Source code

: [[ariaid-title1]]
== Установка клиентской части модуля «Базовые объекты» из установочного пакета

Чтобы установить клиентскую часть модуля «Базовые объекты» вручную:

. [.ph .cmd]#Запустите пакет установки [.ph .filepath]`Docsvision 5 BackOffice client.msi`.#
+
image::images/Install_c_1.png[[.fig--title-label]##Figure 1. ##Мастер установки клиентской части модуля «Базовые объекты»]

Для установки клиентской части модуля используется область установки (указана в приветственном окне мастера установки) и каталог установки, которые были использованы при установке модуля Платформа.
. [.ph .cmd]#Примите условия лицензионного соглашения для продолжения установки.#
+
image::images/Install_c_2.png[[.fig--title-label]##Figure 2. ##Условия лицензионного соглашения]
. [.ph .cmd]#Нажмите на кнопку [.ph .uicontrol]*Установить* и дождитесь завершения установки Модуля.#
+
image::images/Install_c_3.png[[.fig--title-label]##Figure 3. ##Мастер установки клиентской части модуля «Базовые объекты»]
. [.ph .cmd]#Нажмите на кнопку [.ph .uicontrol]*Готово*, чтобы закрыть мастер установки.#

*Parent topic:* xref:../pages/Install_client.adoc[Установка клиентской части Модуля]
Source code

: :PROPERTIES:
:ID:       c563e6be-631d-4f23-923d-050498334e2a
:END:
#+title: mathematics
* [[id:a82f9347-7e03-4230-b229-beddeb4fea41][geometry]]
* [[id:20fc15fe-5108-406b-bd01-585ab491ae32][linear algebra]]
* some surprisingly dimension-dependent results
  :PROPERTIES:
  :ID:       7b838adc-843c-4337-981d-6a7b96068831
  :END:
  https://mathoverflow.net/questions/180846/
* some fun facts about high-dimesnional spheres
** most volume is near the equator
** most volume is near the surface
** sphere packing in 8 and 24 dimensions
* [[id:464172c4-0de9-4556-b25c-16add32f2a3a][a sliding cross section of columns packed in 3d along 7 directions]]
══════════
Your goal → Your reply should match the data above exactly, line for line.

Result below →
Source code

: [[ariaid-title1]]
== Установка клиентской части модуля «Базовые объекты» из установочного пакета

Чтобы установить клиентскую часть модуля «Базовые объекты» вручную:

. [.ph .cmd]#Запустите пакет установки [.ph .filepath]`Docsvision 5 BackOffice client.msi`.#
+
image::images/Install_c_1.png[[.fig--title-label]##Figure 1. ##Мастер установки клиентской части модуля «Базовые объекты»]

Для установки клиентской части модуля используется область установки (указана в приветственном окне мастера установки) и каталог установки, которые были использованы при установке модуля Платформа.
. [.ph .cmd]#Примите условия лицензионного соглашения для продолжения установки.#
+
image::images/Install_c_2.png[[.fig--title-label]##Figure 2. ##Условия лицензионного соглашения]
. [.ph .cmd]#Нажмите на кнопку [.ph .uicontrol]*Установить* и дождитесь завершения установки Модуля.#
+
image::images/Install_c_3.png[[.fig--title-label]##Figure 3. ##Мастер установки клиентской части модуля «Базовые объекты»]
. [.ph .cmd]#Нажмите на кнопку [.ph .uicontrol]*Готово*, чтобы закрыть мастер установки.#

*Parent topic:* xref:../pages/Install_client.adoc[Установка клиентской части Модуля]
Source code

: :PROPERTIES:
:ID:       c563e6be-631d-4f23-923d-050498334e2a
:END:
#+title: mathematics
* [[id:a82f9347-7e03-4230-b229-beddeb4fea41][geometry]]
* [[id:20fc15fe-5108-406b-bd01-585ab491ae32][linear algebra]]
* some surprisingly dimension-dependent results
  :PROPERTIES:
  :ID:       7b838adc-843c-4337-981d-6a7b96068831
  :END:
  https://mathoverflow.net/questions/180846/
* some fun facts about high-dimesnional spheres
** most volume is near the equator
** most volume is near the surface
** sphere packing in 8 and 24 dimensions
* [[id:464172c4-0de9-4556-b25c-16add32f2a3a][a sliding cross section of columns packed in 3d along 7 directions]]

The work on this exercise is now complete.